§ **Document passage**:
————————
Create terraform/variables.tf for reusable configurations:

variable "aws_region" {
  description = "AWS region for resources"
  type        = string
  default     = "us-east-1"
}

variable "environment" {
  description = "Environment name"
  type        = string
  default     = "dev"
}

variable "bucket_name" {
  description = "S3 bucket name for data storage"
  type        = string
  # Set via terraform.tfvars or -var flag
}

Use variables in main.tf:

provider "aws" {
  region = var.aws_region
}

resource "aws_s3_bucket" "data_bucket" {
  bucket = var.bucket_name
  
  tags = {
    Environment = var.environment
  }
}

Create terraform/terraform.tfvars:

bucket_name  = "my-unique-bucket-name-2026"
aws_region   = "us-west-2"
environment  = "production"

State Management

Inspect State

List all resources in the state:

terraform -chdir=terraform state list

View detailed state information:

cat terraform/terraform.tfstate | jq -r '.resources[] | [.type, .name] | join(",")'

Remote State (Production Pattern)
————————
§ **Tasks to carry out**:
#1 Quote the records word for word, beginning at their first line and stopping after the line that contains "color calibration: gray".
#2 Extend the Terraform walkthrough beyond its final heading.
The Terraform text and the records below it have no connection to each other.
————————
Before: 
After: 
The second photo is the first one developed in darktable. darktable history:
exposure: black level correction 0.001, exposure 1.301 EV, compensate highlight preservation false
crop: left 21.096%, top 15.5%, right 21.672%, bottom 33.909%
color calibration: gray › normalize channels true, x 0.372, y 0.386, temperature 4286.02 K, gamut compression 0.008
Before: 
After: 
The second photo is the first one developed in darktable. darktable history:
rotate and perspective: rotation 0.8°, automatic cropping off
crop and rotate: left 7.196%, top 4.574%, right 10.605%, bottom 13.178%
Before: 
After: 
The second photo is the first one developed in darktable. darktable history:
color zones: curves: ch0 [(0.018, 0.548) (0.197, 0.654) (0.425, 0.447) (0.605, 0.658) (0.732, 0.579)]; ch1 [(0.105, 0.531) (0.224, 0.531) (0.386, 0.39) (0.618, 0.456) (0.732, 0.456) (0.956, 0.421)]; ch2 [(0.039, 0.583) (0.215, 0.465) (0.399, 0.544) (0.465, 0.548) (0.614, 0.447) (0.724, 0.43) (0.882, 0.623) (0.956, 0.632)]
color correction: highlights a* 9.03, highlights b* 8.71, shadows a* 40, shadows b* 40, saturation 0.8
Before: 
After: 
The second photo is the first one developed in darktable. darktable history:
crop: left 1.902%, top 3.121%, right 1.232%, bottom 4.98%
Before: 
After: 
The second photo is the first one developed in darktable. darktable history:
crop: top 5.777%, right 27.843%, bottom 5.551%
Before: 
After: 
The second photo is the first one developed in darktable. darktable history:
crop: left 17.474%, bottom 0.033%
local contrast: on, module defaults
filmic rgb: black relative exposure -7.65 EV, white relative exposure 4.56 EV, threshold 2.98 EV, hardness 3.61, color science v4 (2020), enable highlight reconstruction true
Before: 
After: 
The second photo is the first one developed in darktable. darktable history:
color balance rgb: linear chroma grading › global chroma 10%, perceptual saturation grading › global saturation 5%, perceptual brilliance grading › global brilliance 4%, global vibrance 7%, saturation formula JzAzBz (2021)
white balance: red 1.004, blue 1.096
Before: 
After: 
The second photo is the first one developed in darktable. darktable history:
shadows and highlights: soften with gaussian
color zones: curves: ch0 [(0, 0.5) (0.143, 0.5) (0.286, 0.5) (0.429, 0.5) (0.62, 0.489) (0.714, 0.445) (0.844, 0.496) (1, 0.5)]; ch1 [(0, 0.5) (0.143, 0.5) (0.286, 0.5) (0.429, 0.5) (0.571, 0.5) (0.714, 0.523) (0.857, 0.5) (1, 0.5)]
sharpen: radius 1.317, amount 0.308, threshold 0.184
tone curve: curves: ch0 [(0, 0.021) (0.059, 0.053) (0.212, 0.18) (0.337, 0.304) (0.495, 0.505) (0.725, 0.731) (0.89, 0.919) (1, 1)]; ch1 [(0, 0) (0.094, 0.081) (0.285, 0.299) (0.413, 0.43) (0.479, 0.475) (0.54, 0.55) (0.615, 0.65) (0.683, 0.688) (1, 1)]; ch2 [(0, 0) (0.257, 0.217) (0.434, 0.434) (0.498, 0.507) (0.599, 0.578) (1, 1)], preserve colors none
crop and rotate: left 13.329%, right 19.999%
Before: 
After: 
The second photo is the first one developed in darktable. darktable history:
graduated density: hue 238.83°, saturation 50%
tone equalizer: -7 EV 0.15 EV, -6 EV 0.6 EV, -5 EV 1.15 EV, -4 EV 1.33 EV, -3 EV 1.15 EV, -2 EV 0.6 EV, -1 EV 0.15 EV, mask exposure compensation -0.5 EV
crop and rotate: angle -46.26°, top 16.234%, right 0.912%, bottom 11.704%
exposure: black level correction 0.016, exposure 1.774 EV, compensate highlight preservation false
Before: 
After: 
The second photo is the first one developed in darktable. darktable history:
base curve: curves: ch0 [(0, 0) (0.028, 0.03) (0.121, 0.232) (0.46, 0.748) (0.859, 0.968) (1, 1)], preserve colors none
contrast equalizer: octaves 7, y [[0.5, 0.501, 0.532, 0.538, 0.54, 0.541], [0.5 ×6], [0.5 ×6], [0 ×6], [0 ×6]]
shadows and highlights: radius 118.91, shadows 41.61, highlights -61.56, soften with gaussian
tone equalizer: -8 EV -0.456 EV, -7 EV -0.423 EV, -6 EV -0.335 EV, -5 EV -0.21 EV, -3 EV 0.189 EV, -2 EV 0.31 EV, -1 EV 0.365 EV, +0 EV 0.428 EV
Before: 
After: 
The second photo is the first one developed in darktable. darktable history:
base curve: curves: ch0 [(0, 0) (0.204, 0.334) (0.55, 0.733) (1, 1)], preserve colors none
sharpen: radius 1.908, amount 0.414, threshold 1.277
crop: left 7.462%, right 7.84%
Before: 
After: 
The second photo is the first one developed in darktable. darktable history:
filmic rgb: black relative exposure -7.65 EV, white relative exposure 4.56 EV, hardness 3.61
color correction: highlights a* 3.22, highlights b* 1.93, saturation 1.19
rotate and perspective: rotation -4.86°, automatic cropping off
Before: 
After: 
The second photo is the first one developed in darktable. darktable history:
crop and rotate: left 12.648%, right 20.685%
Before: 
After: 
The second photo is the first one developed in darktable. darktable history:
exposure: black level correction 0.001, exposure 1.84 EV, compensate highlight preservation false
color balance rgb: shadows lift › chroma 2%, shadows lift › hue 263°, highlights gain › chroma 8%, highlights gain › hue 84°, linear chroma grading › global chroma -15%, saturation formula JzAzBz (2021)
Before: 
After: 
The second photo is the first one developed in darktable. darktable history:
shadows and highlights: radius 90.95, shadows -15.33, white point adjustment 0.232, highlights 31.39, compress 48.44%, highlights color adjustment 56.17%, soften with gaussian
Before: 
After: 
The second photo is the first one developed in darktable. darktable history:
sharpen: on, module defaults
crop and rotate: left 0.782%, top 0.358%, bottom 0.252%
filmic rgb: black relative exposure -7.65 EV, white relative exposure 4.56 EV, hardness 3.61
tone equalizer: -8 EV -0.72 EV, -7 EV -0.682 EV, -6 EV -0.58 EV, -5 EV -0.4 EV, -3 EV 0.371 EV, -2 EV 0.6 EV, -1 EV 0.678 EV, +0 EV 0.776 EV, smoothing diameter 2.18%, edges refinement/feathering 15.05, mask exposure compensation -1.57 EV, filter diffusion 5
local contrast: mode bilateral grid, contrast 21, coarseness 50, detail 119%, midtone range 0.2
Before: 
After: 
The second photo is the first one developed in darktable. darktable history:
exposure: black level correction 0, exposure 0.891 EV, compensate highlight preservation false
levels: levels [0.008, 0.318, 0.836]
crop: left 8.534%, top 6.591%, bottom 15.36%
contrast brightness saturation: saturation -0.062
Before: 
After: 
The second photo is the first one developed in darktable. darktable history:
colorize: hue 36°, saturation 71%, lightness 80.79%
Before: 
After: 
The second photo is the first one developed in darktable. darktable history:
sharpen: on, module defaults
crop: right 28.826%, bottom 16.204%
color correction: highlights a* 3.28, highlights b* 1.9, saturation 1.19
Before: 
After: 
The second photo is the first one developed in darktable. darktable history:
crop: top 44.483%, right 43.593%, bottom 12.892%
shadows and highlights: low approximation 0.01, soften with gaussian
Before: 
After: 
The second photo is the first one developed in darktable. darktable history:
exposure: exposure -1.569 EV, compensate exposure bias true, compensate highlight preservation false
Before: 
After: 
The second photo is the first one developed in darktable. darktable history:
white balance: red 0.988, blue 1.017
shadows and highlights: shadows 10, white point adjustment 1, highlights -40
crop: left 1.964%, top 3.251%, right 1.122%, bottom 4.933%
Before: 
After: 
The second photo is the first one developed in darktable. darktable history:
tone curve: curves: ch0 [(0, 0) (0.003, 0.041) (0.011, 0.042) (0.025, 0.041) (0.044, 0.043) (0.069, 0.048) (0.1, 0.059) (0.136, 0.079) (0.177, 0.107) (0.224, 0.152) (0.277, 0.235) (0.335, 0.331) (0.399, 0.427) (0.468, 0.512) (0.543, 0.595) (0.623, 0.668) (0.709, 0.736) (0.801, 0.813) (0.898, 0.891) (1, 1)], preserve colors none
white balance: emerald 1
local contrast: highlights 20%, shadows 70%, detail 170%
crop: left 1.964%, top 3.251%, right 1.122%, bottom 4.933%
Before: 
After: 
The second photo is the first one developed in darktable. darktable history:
————————
§ **The results**:
#1
Before: 
After: 
The second photo is the first one developed in darktable. darktable history:
exposure: black level correction 0.001, exposure 1.301 EV, compensate highlight preservation false
crop: left 21.096%, top 15.5%, right 21.672%, bottom 33.909%
color calibration: gray › normalize channels true, x 0.372, y 0.386, temperature 4286.02 K, gamut compression 0.008

#2
For production, store state remotely in S3:

# terraform/backend.tf
terraform {
  backend "s3" {
    bucket         = "my-terraform-state-bucket"
    key            = "data-platform/terraform.tfstate"
    region         = "us-east-1"
    encrypt        = true
    dynamodb_table = "terraform-state-lock"
  }
}

Initialize with backend configuration:

terraform -chdir=terraform init -backend-config="bucket=${TERRAFORM_STATE_BUCKET}"

Verification Commands

Verify S3 Bucket Creation

aws s3 ls

Verify EC2 Instance

aws ec2 describe-instances \
  --filters "Name=instance-state-name,Values=running" \
  --query 'Reservations[].Instances[].{ID:InstanceId, Name:Tags[?Key==`Name`].Value, Type:InstanceType, State:State.Name, PublicIP:PublicIpAddress, PrivateIP:PrivateIpAddress}' \
  --output table

Check Specific Resource

terraform -chdir=terraform show aws_s3_bucket.data_bucket

Common Patterns for Data Engineering

Pattern 1: Data Lake with Multiple Buckets

# Raw data bucket
resource "aws_s3_bucket" "raw_data" {
  bucket = "my-data-lake-raw-${var.environment}"
}

# Processed data bucket
resource "aws_s3_bucket" "processed_data" {
  bucket = "my-data-lake-processed-${var.environment}"
}

# Enable versioning for data lineage
resource "aws_s3_bucket_versioning" "raw_data_versioning" {
  bucket = aws_s3_bucket.raw_data.id
  
  versioning_configuration {
    status = "Enabled"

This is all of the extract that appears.